The study was led by researchers from the University of Leicester Medical School and was done in collaboration with Warwick University.

Sleeping with parents and lower temperature rooms were also linked to increased amounts of cotinine.

Cotinine was measured in 104 urine samples taken from 12-week old infants. Seventy one of the babies had at least one parent that smoked and the parents of the other 33 were non-smokers.

“Babies affected by smoke tend to come from poorer homes, which may have smaller rooms and inadequate heating. Higher cotinine levels in colder times of year may be a reflection of the other key factors which influence exposure to passive smoking, such as poorer ventilation or a greater tendency for parents to smoke indoors in winter,” the authors said.

Sleeping with a parent is a know risk factor for cot death and the authors suggest that one reason for this could be breathing of, or contact with clothing or other objects contaminated with, smoke particles during sleep.

Nearly 40 percent of under-fives are believed to be exposed to tobacco smoke at home, and smoke may be responsible for up to 6,000 deaths per year in the US alone in young children.

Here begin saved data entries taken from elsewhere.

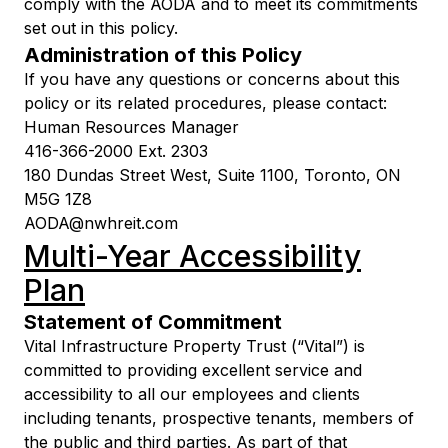
comply with the AODA and to meet its commitments
set out in this policy.
Administration of this Policy
If you have any questions or concerns about this
policy or its related procedures, please contact:
Human Resources Manager
416-366-2000 Ext. 2303
180 Dundas Street West, Suite 1100, Toronto, ON
M5G 1Z8
AODA@nwhreit.com
Multi-Year Accessibility
Plan
Statement of Commitment
Vital Infrastructure Property Trust (“Vital”) is
committed to providing excellent service and
accessibility to all our employees and clients
including tenants, prospective tenants, members of
the public and third parties. As part of that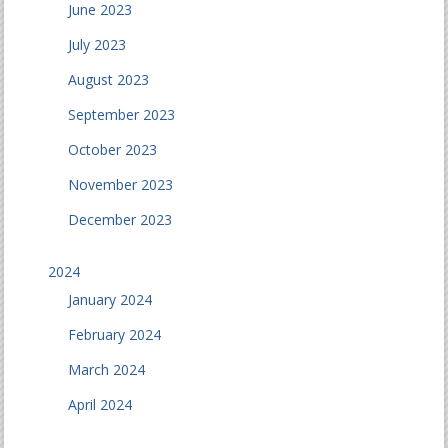
June 2023
July 2023
August 2023
September 2023
October 2023
November 2023
December 2023
2024
January 2024
February 2024
March 2024
April 2024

“Babies and children are routinely exposed to cigarette smoking by their caretakers in their homes, without the legislative protection available to adults in public places,” the authors said.

But they admitted that there are realistic difficulties in preventing smoking in private homes because it relies on parents or caretakers being educated about the harmful effects of passive smoking on their children and then acting on that knowledge.